_Provided passage:_

= = = = = = =

I will take some pics this week - anyone willing to host them?

Cheers,


Iain


----------



## Peter (Jun 27, 2001)

Great, very pleased for you Iain...


----------



## GTRalex (Jan 21, 2005)

i will give it ago send them to nikwilson(at)btinternet.com

alex


----------



## Pikey (Feb 19, 2004)

Good news man :smokin:


----------



## Howsie (Feb 25, 2002)

Nice one mate. Welcome back!


----------



## moleman (Jun 3, 2002)

> i will give it ago send them to nikwilson(at)btinternet.com


Cheers Alex - I will take some in the next few days if the weather is good and I can wash it.


----------



## GTRalex (Jan 21, 2005)

ok mate no probs.

alex


----------



## Booty-licious (Nov 8, 2001)

moleman said:


> BIG thanks go to…..…..all those from the GTROC/GTR Register who offered help and support after I decided to stuff the old car in the greenery, especially Booty for the counselling.


Ahhh honey, I remember that day so clearly,  there it was stuffed in the hedge, I can't imagine what you went through, but my heart sank when I saw it and I had this feeling that it was yours....I rang you as soon as I could and we had a long chat  

Over the moon for you mate that you have your new and improved car back. Boy I'm I looking forward to seeing it.    :smokin:  

Well done me ole muckers at Abbey, they really know there business  

So Iain, I guess this weekend you'll be plastering the Kitchen


----------



## neilo (Nov 17, 2004)

*Happy*

Nice one Ian, glad your all pleased with the car it produced some good figures  
I deffinatley agree over the last few months or years in my case we given Abbey a fair amount of ear bashing, scott has put up with plenty of phone calls and marks had a few himself, so cheers for the top job lads  

Neil


----------



## m6beg (Apr 21, 2003)

*Well*

Done mate................   

Well done Abbey  

What a car  

Fair play to you....

Mick


----------



## Daz (Aug 14, 2001)

Nice one Iain ... welcome back


----------



## TREG (May 20, 2004)

Iain pleased to hear youve got Neils old beast.
What car did you have last year?


----------



## hodgie (Oct 23, 2003)

Well chuffed for you mate, i can`t imagine being linerless but at least your already for Spa and the Nurburgring.
With that extra horsepower i expect to see you overtake at least 7 cars next time


----------



## JasonO (Jun 29, 2001)

= = = = = = =

Write out the forum thread above word for word, starting with "## hodgie (Oct" and going on through "(Jun 29, 2001)".

_Data shown:_
= = = = = = =

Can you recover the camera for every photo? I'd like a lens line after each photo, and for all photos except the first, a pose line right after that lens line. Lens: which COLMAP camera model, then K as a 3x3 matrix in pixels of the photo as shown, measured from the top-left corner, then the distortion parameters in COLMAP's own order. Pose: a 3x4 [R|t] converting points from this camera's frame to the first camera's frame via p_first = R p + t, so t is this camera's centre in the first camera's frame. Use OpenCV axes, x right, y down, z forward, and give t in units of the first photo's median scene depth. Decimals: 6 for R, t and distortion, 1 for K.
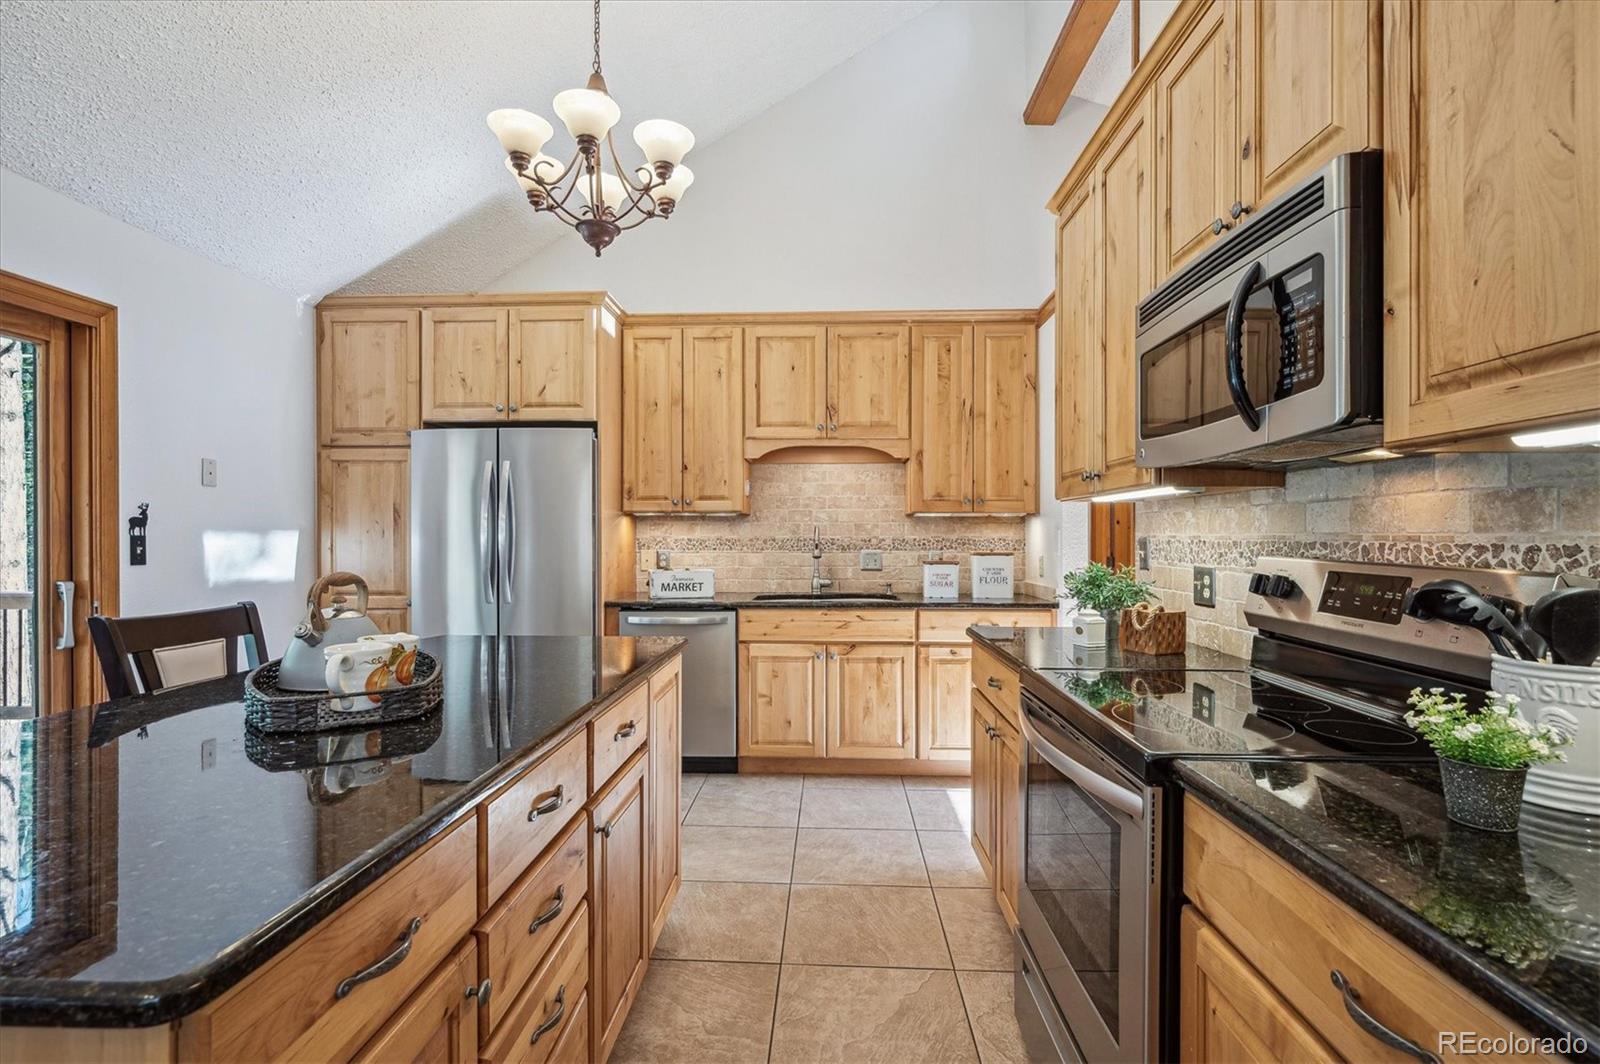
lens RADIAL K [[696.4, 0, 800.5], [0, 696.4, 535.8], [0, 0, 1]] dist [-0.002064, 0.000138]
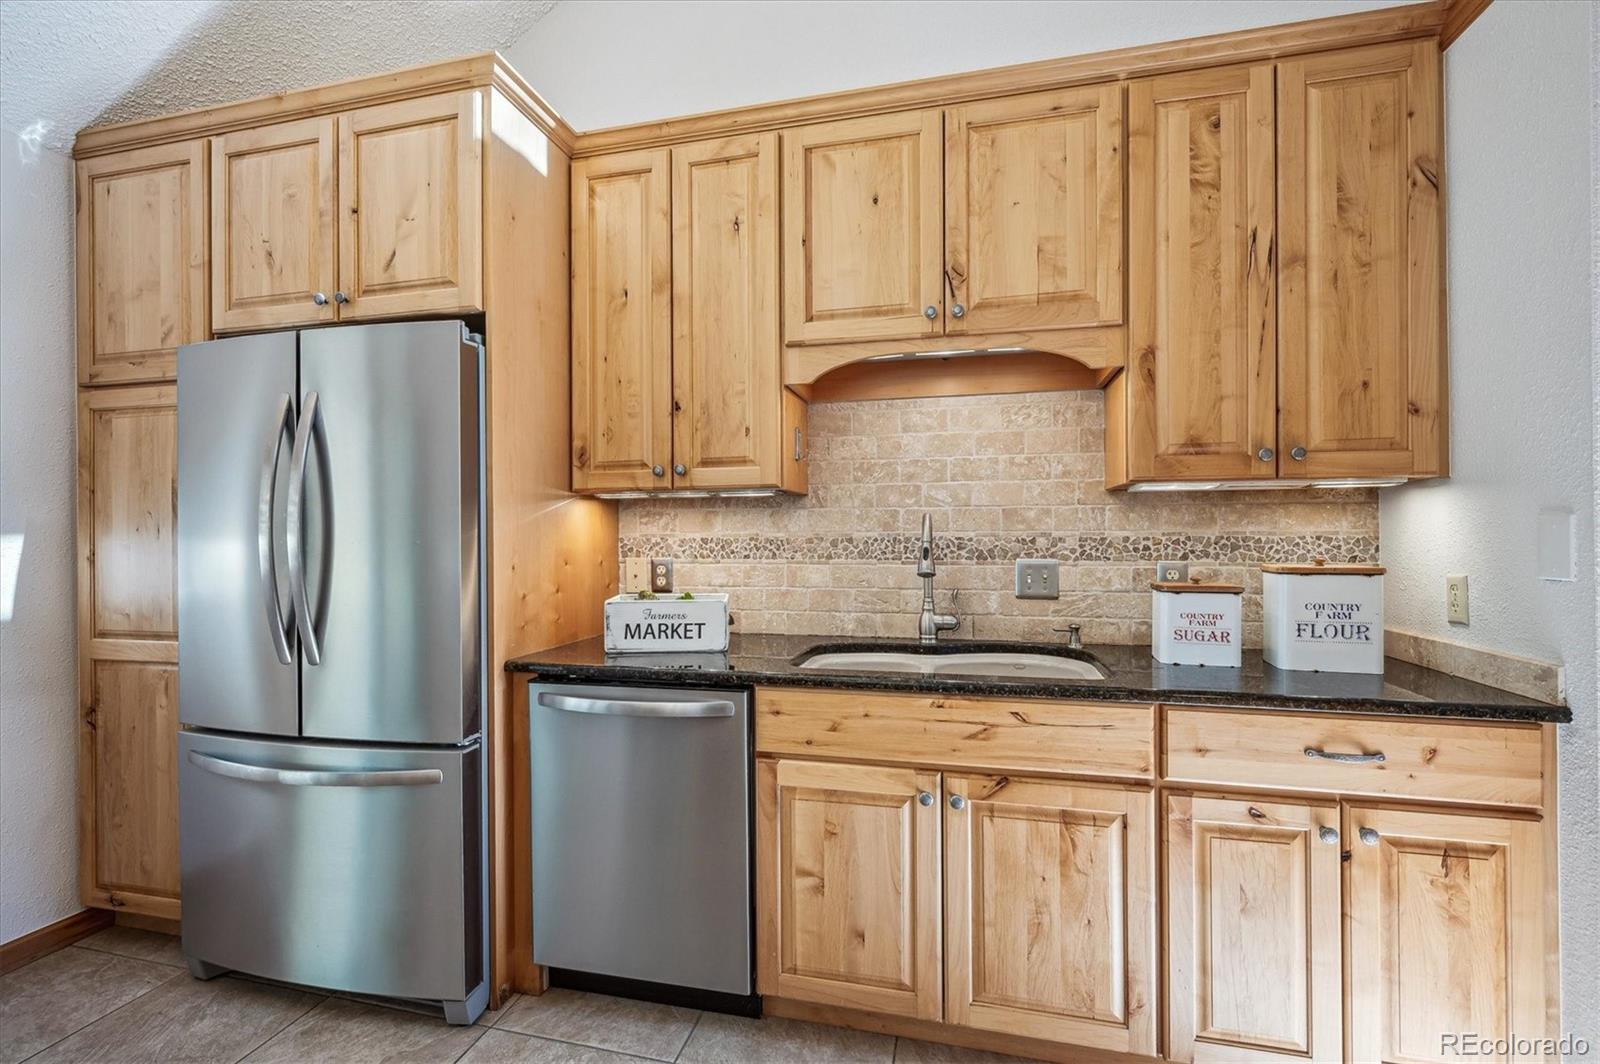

= = = = = = =

_Answer section:_
## hodgie (Oct 23, 2003)

Well chuffed for you mate, i can`t imagine being linerless but at least your already for Spa and the Nurburgring.
With that extra horsepower i expect to see you overtake at least 7 cars next time


----------



## JasonO (Jun 29, 2001)